Un punto que parece menor y termina siendo decisivo es el descanso entre sesiones. Alternar días de actividad con pausas suficientes, y sostener horarios de sueño regulares, facilita la adaptación y reduce la acumulación de fatiga y dolor. El cuerpo no se reconstruye mientras se entrena: lo hace mientras se descansa. Saltarse ese capítulo es la forma más rápida de terminar de vuelta en la consulta del traumatólogo.

La cabeza también vuelve: la ansiedad por recuperar el ritmo

Hay además una dimensión mental que muchas veces queda afuera de la conversación y pesa más de lo que parece. La ansiedad por recuperar el hábito rápidamente puede llevar a exigirse más de lo que el cuerpo tolera en esa etapa. Períodos largos de alteración de la rutina pueden afectar variables psicológicas vinculadas al entrenamiento, y algunos deportistas —no solo los de elite, también los amateurs— pueden necesitar acompañamiento específico para retomar con confianza. No es exageración ni debilidad: es parte del proceso.

  • Empezar con sesiones de 30 a 40 minutos y aumentar de forma progresiva, en vez de copiar la rutina que se hacía antes de la pausa.
  • Priorizar cargas ligeras en el primer tramo, sumando volumen recién cuando el cuerpo responda sin molestias.
  • Respetar al menos 48 horas de descanso entre sesiones intensas y mantener horarios de sueño estables.
  • Escuchar las señales físicas: dolor articular persistente, fatiga que no se recupera y bajones de rendimiento son alertas, no molestias menores.
  • Tener paciencia con la cabeza: la motivación vuelve antes que el físico, y la ansiedad por apurar el proceso es el principal enemigo de la vuelta.
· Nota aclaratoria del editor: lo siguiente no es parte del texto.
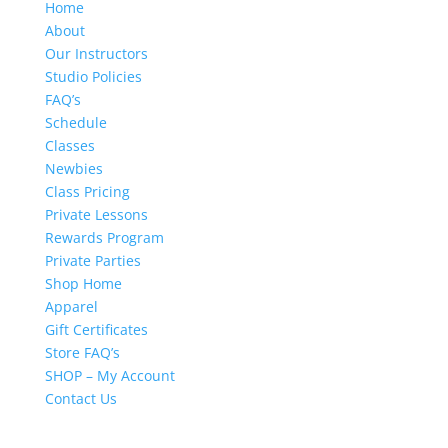
Home
About
Our Instructors
Studio Policies
FAQ’s
Schedule
Classes
Newbies
Class Pricing
Private Lessons
Rewards Program
Private Parties
Shop Home
Apparel
Gift Certificates
Store FAQ’s
SHOP – My Account
Contact Us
Cuando ya me iba del parque, me crucé otra vez con una de esas vecinas que había visto al principio. Se llamaba Marta, tenía 52 años y me dijo algo que me quedó dando vueltas: "La primera semana pensé que no iba a poder ni con la caminata, pero fui de a poco, sin apurarme, y ahora ya estoy trotando otra vez. El truco fue no querer ser la de antes en tres días". Tiene razón. Volver al ejercicio después de un descanso largo no es retroceder ni perder el tiempo: es la forma más sensata, y también la más segura, de seguir moviéndose.